Michael Minta, a parent of an Eden Prairie High School freshman who played on the 10th grade basketball team and a supporter of the group behind the protests, characterized Flom’s resignation as “a good first step” in making the program more inclusive and moving it forward.
“It’s just a lot of healing that needs to be done,” Minta said on Sunday. “By having Coach Flom moving on, I think that’s just best to try to repair this team that’s been divided because of the one incident everyone knows about. But, there are other things, too.”
With Flom’s resignation, what’s next for the group?
In a press release before the first protest, the former players and their supporters said they would continue demonstrating until the school board and administration responded to their concerns regarding Flom and the basketball program.
“We still have our attorney,” said Minta. “This [Flom no longer being coach] is one of the demands of the parents. But there are some other things too that we are troubled by, obviously.”
Walker said on Monday that several active complaints have been filed with the Minnesota Department of Human Rights and at least one with the United States Department of Education Office for Civil Rights.
“Ultimately, the gentleman resigned as he should have a long time ago, and nobody is jumping up for joy,” Walker said. “We’re certainly pleased he is gone, and the children can move on. There were careers involved, scholarships involved, and families involved, including Black and Brown families. All of these people were troubled, and they had nowhere to go.”
Calls for transparency
Minta thinks the district should have conducted a transparent investigation of Flom, and that the “right” decision should not have required resorting to protests, media coverage, and public pressure.
“We’re just wondering about the process here and ways that can be reformed, and there can be more transparency,” he said.
He acknowledged the constraints of personnel policies and Minnesota law.
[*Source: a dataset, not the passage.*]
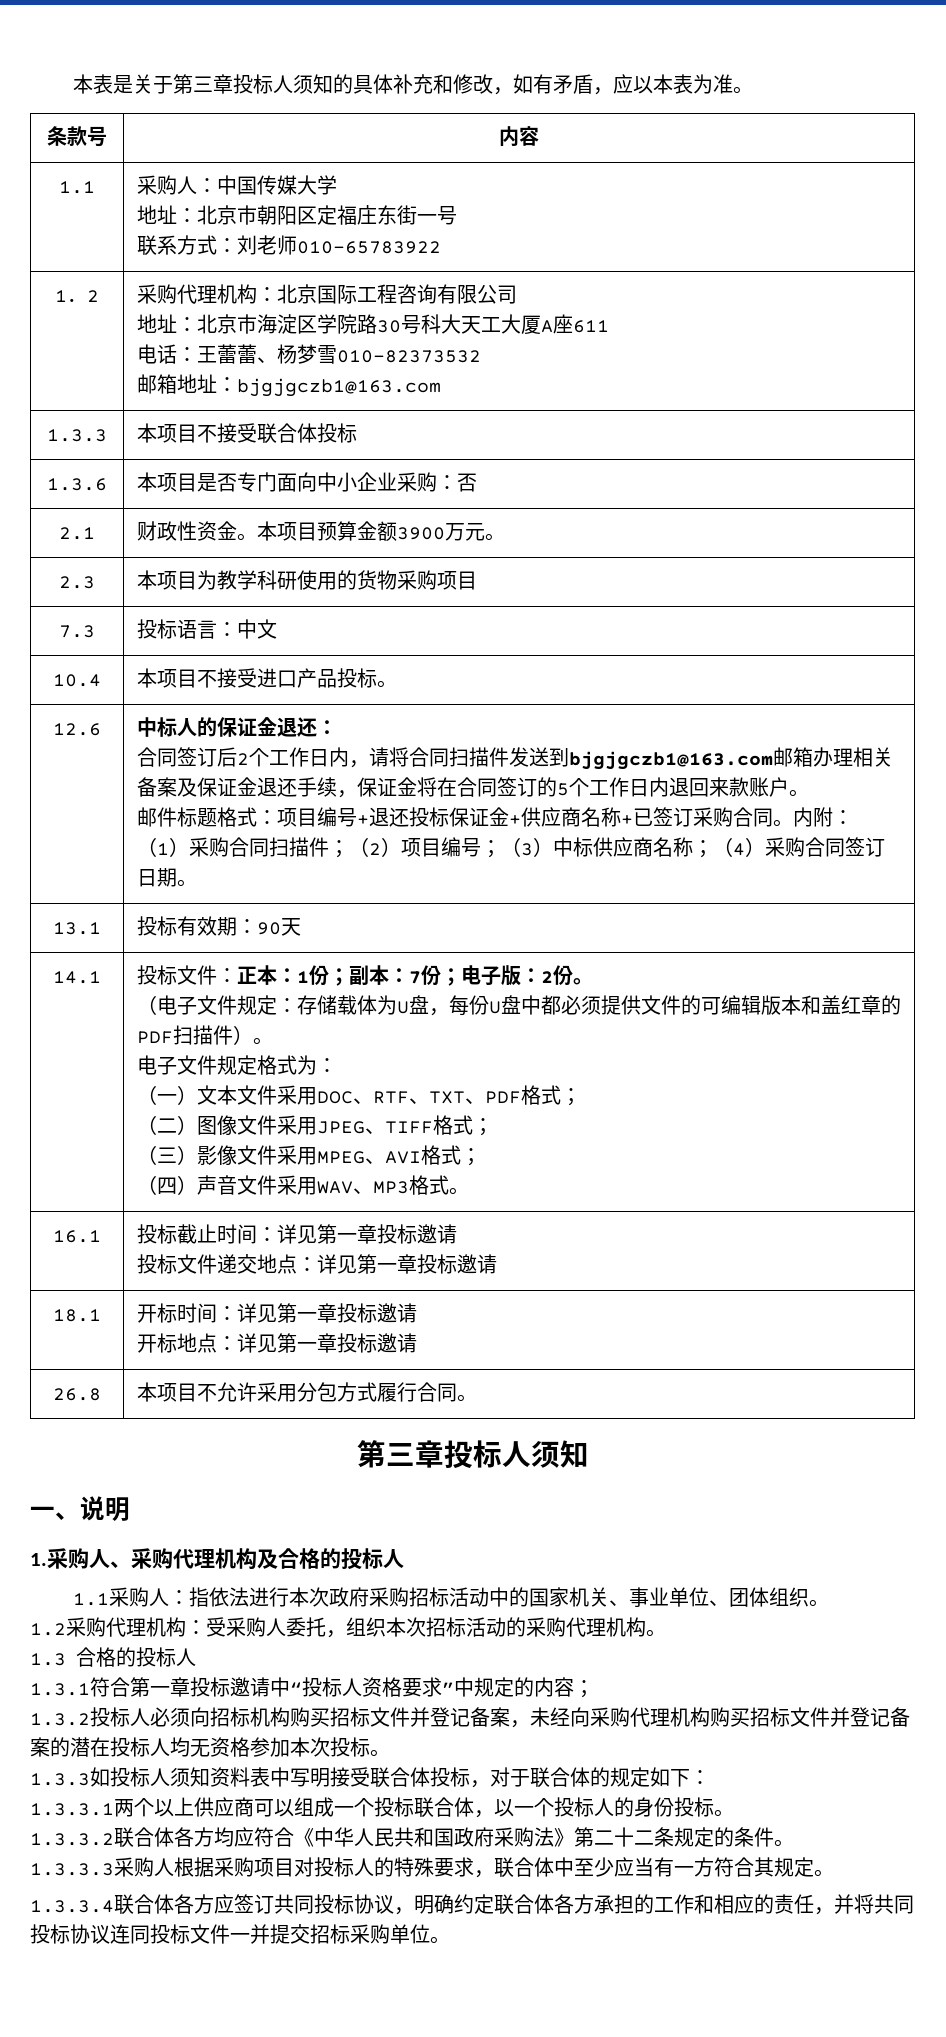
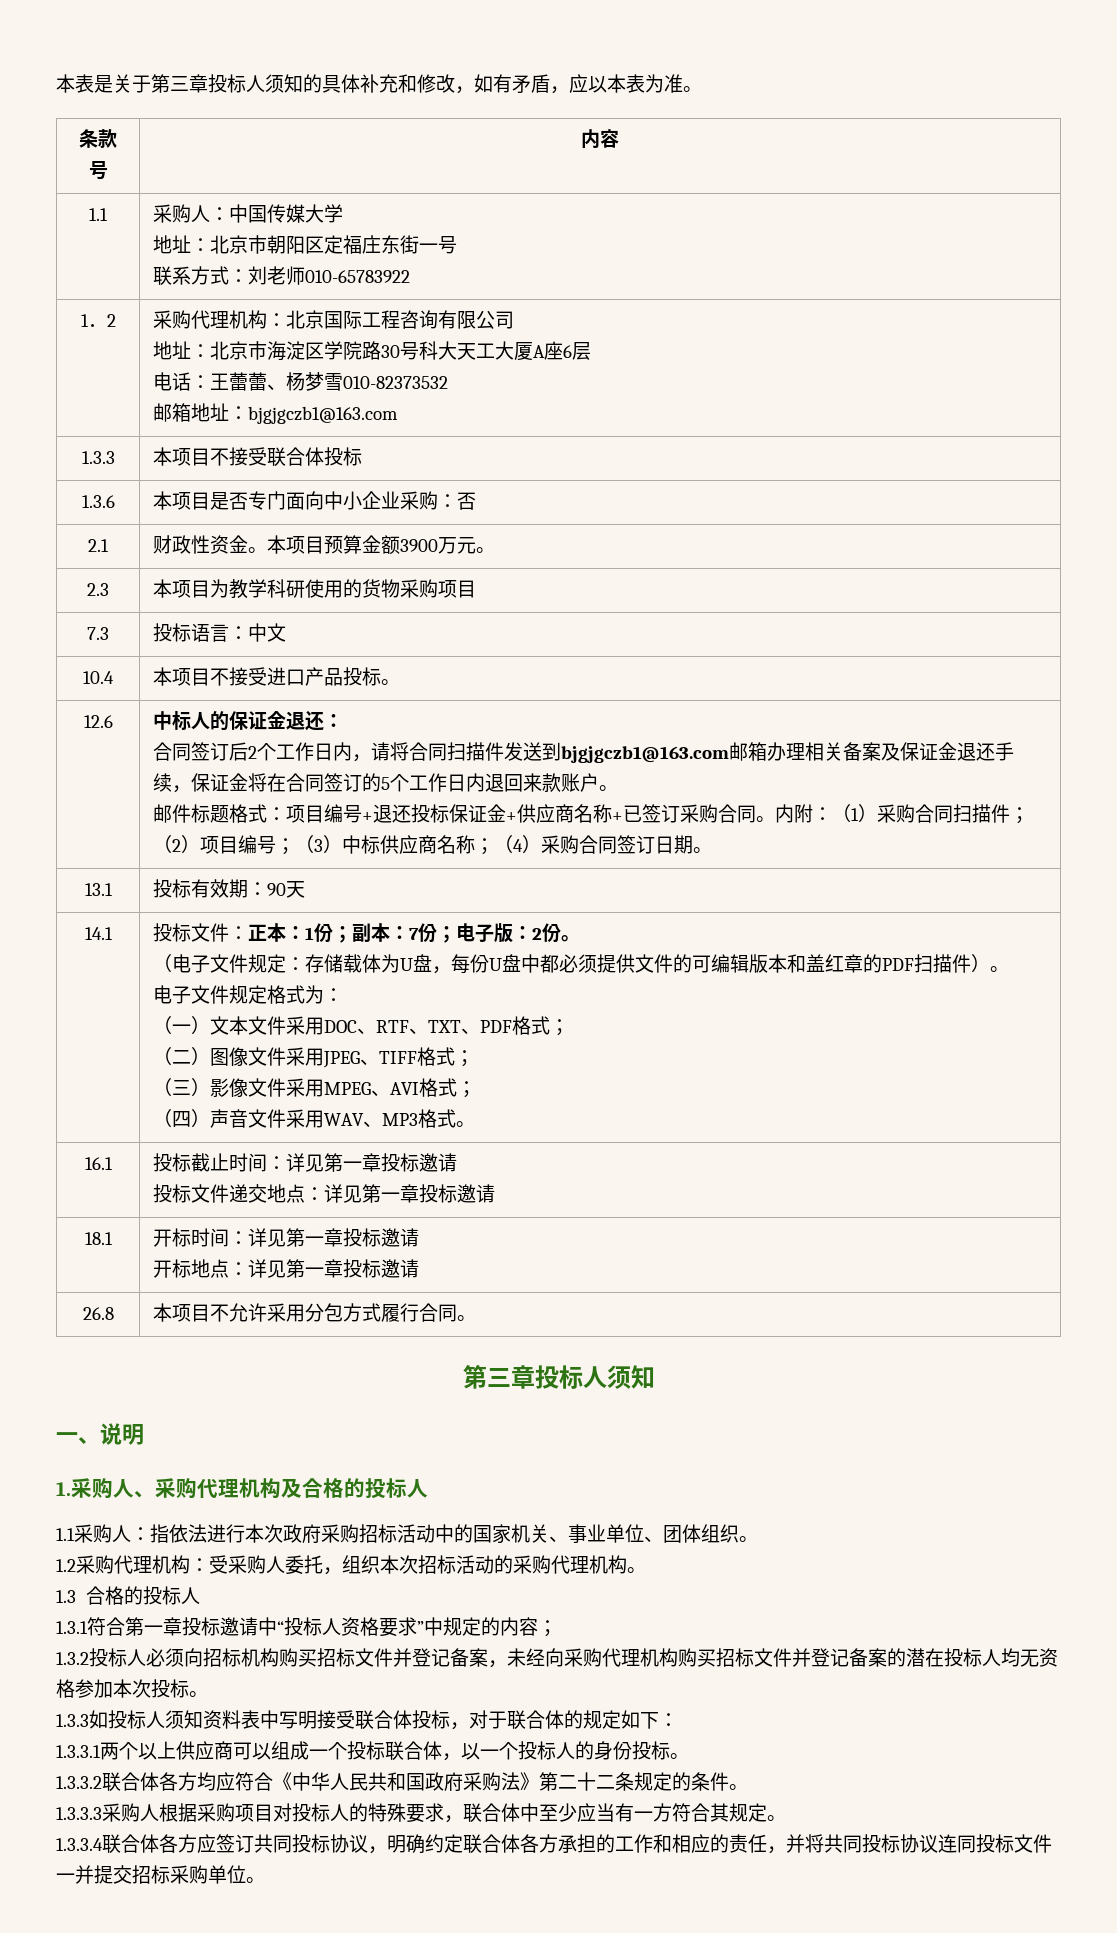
[572,320,609,333] 611 -> [562,342,591,360] 6层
But, when an incident as significant as this occurs, he said it is the responsibility of the school administration to provide more information.
Minta contends that other school districts facing similar personnel situations have issued statements providing updates on their ongoing investigations while keeping certain details confidential.
“There was some frustration, not just on the side that wanted to see reform or see the program going in a different direction with the coach, but I think there’s probably some uneasiness with some people who were supporters of Flom who thought it probably could have gone a little bit better,” Minta said. “There are opportunities to improve this process, and we want to ensure it actually occurs.”
Minta is encouraged by Reetz’s letter to parents, which has led him to believe that his group, along with other families associated with the program, might have a say in selecting the new basketball coach. “Obviously, we can’t hire anybody but I am optimistic that they will listen to the voices of some of the families and the players during that process,” he said.
Walker hopes the school will hire a coach who understands and is receptive to the needs and issues of “Black, Brown, and Indigenous people who may want to participate in public school sports.”